I left the AMP/OMEA meeting to go on to California for the Annual Meeting of the Northern California Power Agency (NCPA). NCPA is celebrating its 50th anniversary this year. To honor this milestone, NCPA put together a great exhibit recounting the events in history that helped get it to where it is today, including its epic battles with PG&E over transmission access, the building of its generation fleet (including hydro, geothermal and fast-start natural gas facilities), and its weathering of the now-legendary California energy crisis. Along with these events, NCPA staff included some pop culture reference points that had me walking down memory lane (Barbies and 8 track tapes!).

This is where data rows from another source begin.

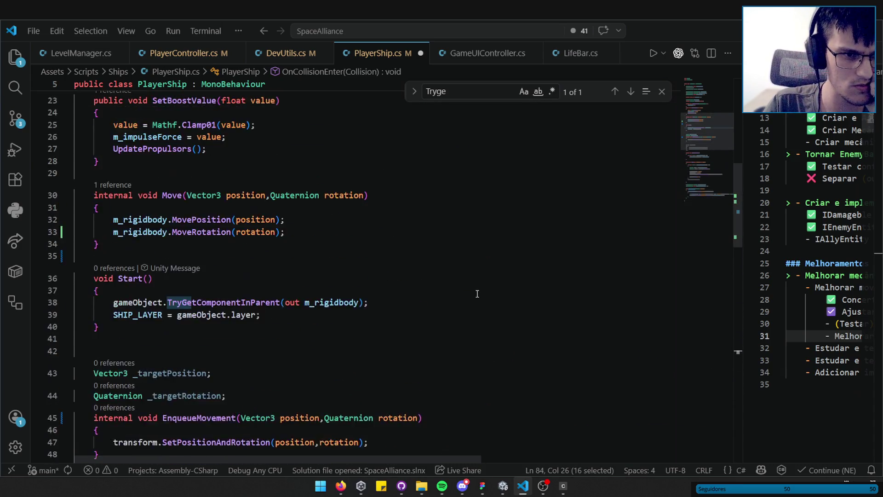
mouse_move(713, 120)
left_mouse_down()
mouse_move(714, 192)
mouse_move(714, 169)
mouse_move(713, 180)
left_mouse_up()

NCPA always puts on a strong program, and this year was no exception. FERC Commissioner Rich Glick spoke about FERC’s policy priorities, and I talked about the Association’s activities in Washington. Dawn Lindell of WAPA and David Murillo of the Bureau of Reclamation gave an update on the Central Valley Project (from which all NCPA members get power). There was a panel on the last 25 years of energy policy in California featuring Ralph Cavanaugh of NRDC and Jan Smutny-Jones of the Independent Energy Producers Association, among others. I had not seen Jan in many years and enjoyed catching up with him. Finally, there was a great panel on NCPA’s 50 years, moderated by former Association Board Chair and LADWP Assistant General Manager Eldon Cotton. This panel featured Bern Beecham of Palo Alto, Val Fong of Palo Alto, Roger Fontes of NCPA (someone else I was able to catch up with), Archer Pugh from Redding and Jennifer Sparacino from Santa Clara. Who knew that NCPA got its start in a small office behind a gas station in Santa Clara? Randy Howard, NCPA’s current General Manager, and his crack staff (including Association alumna Jane Cirrincione) are continuing the good work of NCPA, helping to steer public power utilities in Northern California through the myriad issues raised by California’s ever-evolving energy policies.

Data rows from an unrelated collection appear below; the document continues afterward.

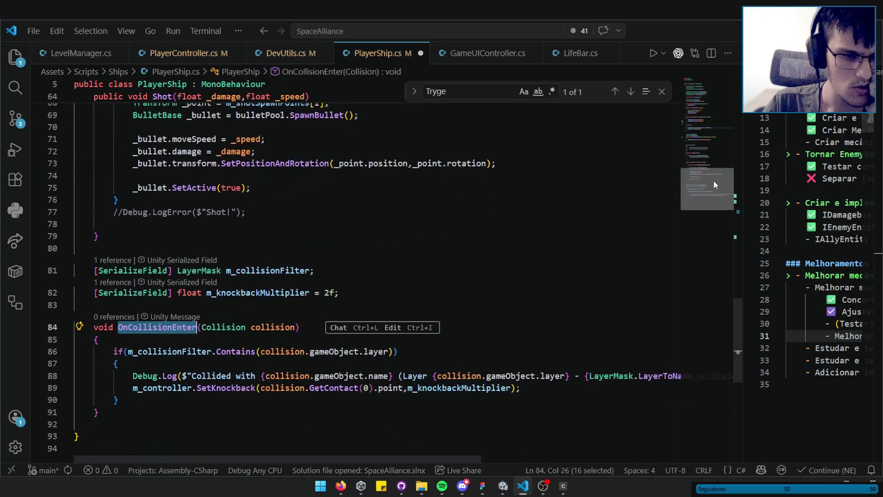
left_click_drag(100, 405, 94, 313)
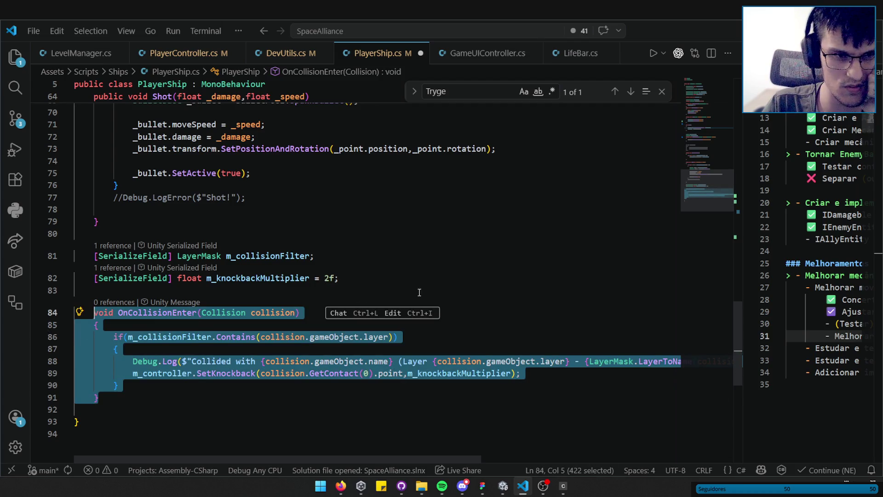
scroll(432, 301, "up", 6)
scroll(303, 302, "down", 2)
- Select the Shot method and the OnCollisionEnter block, then switch to Unity
mouse_move(99, 378)
left_mouse_down()
mouse_move(111, 244)
mouse_move(251, 354)
left_mouse_up()
key("shift+alt+Right")
key("shift+alt+Right")
key("shift+alt+Right")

NCPA’s meeting ended with a 50th Anniversary Gala Dinner, featuring plenty of entertainment. But true to public power’s roots, NCPA used the opportunity to hold a fundraiser for victims of the Carr Fire, one of the worst wildfires that raged in California this year, which devastated many homes and communities in Northern California, including some NCPA members. It was good to see that even when public power parties, it parties with a purpose!

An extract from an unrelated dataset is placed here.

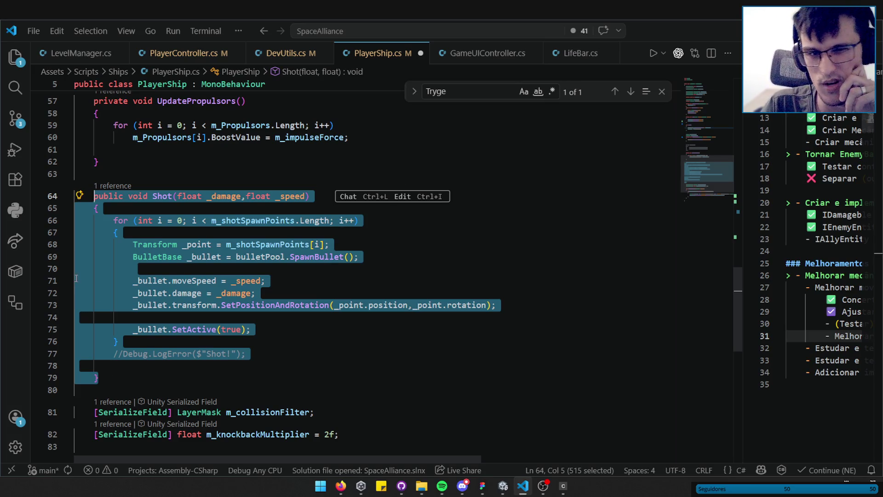
scroll(295, 348, "up", 15)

AMP and NCPA are two of our most forward-thinking joint action agencies. They operate in very different policy environments, but both work hard to meet the needs of their member public power utilities, and to equip them with the tools and services needed to meet the changing needs of retail electric customers. It is no coincidence that both agencies participated in the recent purchase of the assets of Hometown Connections from the Association. They see Hometown as a great vehicle to provide new products and services that public power distribution utilities are going to need to meet the rising expectations of their retail customers for more connected, interactive, and flexible services. I was pleased to be able to help carry the Association’s message to both agencies’ members this fall.